My fourth and final criterion is permanence. Memorials are built for all time. Modernism’s obsession with being “of its time” makes it constitutionally challenged in fulfilling this criterion. Modernism’s myopia of the present moment is evident in the proposed memorial’s inclusion of electronic devices and software enabling visitors to download historical content about Eisenhower onto their smartphones. These apps will likely soon be technically obsolete. A deeper concern with this concept of a memorial as a history museum is that, as all serious students of history know, nothing is more subject to change over time than written history.

For instance, when the Soviet communists conquered eastern Europe, they quickly proceeded to rewrite the national histories of the conquered, in the sure knowledge that “he who controls the past, controls the future.” But these revisionist histories were effectively ignored. Instead, the artistic patrimony of centuries of  memorials speaking of their past reminded them who they were. In some cases, memorials were adorned each night with fresh flowers, which each day the Soviets removed. Thus, a daily battle was waged in a silent unwritten language, a language which spoke the truth in a way that, unlike words, could never be changed. This is the permanence offered by the language of art.

It is not surprising that growing numbers of Americans understand that Gehry’s proposal fails as a memorial design. First, it says nothing. Second, it is not beautiful, nor frankly does it profess to be. Third, it is not sensitive to its site.
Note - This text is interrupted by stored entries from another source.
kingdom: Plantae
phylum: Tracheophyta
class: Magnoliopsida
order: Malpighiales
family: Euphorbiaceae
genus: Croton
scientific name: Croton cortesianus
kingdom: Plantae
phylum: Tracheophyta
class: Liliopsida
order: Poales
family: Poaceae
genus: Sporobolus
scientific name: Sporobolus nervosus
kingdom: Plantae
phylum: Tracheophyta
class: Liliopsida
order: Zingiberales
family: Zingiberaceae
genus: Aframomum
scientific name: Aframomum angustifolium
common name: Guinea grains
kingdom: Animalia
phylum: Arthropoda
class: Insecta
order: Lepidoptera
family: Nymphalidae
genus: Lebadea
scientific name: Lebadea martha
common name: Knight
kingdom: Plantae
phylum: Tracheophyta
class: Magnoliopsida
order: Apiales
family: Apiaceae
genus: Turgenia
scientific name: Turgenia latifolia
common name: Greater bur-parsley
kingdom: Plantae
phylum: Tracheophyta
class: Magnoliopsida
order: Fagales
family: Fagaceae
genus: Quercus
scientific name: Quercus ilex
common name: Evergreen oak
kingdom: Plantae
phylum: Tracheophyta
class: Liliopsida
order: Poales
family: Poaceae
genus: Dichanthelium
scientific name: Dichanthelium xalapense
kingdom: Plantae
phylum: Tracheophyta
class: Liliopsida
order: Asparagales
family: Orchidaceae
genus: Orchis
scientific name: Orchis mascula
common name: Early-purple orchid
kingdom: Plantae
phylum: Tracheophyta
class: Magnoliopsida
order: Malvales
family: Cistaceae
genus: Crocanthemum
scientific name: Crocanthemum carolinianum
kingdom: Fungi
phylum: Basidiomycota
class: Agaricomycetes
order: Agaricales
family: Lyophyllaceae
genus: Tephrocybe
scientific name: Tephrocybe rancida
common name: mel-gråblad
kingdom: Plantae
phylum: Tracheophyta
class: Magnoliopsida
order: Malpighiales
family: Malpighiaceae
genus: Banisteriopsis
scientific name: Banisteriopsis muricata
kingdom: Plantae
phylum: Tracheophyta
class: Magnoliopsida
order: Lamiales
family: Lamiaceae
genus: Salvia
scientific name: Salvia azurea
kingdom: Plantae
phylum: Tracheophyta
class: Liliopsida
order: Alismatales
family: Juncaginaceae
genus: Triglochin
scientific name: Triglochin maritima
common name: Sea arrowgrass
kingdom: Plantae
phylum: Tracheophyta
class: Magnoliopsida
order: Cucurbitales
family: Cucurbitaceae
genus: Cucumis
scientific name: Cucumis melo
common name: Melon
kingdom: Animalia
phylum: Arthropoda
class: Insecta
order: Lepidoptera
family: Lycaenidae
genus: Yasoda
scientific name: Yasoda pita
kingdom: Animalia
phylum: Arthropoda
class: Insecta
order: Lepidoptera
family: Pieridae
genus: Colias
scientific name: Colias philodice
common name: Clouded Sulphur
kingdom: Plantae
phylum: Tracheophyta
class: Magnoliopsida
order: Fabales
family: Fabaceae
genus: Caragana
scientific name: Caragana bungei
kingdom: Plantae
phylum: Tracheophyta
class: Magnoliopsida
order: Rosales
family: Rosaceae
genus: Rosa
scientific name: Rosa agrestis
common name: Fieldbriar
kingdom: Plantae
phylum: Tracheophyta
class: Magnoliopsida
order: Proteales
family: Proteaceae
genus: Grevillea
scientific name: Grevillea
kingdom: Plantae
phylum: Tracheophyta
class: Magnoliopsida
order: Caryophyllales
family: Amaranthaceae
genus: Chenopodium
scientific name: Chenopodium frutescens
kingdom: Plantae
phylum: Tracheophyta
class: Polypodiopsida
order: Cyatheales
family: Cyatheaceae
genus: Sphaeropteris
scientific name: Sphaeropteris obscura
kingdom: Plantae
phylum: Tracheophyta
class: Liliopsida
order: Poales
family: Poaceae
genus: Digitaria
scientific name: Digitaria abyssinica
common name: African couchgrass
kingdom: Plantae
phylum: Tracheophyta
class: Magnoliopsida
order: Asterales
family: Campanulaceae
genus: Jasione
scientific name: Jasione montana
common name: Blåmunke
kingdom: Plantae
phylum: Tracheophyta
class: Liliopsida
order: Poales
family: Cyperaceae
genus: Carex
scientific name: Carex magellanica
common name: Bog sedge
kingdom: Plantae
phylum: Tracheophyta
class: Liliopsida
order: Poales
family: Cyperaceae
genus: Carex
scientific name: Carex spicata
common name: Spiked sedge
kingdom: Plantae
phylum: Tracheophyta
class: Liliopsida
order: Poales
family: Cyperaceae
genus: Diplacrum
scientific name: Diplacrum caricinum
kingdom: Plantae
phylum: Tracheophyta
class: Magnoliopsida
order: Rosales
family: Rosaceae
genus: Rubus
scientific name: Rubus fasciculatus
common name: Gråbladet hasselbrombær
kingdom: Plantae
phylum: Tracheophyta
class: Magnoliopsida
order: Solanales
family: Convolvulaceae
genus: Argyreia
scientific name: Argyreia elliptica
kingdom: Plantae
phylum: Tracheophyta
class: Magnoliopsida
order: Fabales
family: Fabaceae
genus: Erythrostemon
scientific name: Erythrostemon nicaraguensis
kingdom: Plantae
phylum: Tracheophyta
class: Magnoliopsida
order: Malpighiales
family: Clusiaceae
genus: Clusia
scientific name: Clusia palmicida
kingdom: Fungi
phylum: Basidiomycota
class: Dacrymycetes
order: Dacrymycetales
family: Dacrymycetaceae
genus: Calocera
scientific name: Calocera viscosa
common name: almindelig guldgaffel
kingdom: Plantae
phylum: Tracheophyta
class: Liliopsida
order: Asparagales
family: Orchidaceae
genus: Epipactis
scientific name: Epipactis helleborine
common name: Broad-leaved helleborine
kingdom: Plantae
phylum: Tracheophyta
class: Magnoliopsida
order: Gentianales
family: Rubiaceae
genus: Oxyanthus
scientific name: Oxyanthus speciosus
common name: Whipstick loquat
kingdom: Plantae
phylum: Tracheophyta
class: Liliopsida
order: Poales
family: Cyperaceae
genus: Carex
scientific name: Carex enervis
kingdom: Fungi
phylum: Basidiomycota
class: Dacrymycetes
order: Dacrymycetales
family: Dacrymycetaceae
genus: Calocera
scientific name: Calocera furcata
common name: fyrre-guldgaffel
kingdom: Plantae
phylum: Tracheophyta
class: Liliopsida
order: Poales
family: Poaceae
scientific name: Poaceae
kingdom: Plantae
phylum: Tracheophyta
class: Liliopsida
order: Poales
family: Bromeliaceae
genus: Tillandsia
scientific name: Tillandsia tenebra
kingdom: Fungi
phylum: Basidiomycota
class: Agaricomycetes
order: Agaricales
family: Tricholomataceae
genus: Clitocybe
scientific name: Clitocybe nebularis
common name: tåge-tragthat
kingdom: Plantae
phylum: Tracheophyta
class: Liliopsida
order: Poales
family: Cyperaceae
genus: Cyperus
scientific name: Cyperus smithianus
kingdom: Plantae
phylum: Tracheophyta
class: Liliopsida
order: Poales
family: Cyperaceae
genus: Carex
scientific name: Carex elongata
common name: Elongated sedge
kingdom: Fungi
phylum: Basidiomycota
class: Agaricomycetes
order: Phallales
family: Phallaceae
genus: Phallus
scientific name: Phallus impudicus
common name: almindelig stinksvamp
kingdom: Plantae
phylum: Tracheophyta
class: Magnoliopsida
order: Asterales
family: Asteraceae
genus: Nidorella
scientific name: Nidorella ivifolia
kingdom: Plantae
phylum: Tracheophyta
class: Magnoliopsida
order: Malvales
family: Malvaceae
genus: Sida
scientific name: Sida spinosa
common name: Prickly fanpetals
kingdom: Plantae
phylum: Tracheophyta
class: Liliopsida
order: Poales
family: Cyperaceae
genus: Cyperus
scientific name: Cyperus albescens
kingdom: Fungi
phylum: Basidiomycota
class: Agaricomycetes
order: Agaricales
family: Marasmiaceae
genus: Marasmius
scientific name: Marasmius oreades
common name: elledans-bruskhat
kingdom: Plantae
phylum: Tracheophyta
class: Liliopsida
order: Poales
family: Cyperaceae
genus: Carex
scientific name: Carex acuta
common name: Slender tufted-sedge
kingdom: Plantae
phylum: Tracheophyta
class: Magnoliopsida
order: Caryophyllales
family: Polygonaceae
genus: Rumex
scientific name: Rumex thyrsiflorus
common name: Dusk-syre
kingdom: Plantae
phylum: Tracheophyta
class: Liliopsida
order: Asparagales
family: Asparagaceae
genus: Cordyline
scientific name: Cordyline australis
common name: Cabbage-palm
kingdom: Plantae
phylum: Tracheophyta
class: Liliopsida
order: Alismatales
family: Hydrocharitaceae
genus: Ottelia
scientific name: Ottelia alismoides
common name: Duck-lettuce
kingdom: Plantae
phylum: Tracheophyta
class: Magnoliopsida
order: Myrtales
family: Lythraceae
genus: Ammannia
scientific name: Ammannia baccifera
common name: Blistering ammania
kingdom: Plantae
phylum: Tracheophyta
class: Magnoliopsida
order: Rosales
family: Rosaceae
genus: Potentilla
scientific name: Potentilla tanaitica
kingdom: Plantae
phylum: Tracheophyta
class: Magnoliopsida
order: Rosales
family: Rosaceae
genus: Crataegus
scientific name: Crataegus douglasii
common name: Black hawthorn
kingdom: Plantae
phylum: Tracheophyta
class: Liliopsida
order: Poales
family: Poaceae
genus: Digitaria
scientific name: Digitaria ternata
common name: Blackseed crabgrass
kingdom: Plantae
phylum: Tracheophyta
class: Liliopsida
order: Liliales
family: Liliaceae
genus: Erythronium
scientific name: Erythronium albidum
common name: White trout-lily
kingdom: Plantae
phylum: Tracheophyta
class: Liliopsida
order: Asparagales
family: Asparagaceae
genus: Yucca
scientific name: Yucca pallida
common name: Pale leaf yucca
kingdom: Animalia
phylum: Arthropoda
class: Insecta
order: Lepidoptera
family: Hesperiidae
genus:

And fourth, it does not offer permanence.

Dwight D. Eisenhower, the City of Washington, we Americans, and generations of Americans yet unborn deserve a true memorial to Eisenhower’s exalted services to our nation, the virtues that underlay his services, and the heroic accomplishments of our nation and people under his leadership.

Milton Grenfell is an architect in Washington, DC, and vice chairman of the National Civic Art Society. He was the winner of the Institute for Classical Architecture & Art’s Arthur Ross Award in 1997. This article is adapted from a talk he gave on April 26 to the Cosmos Club in Washington.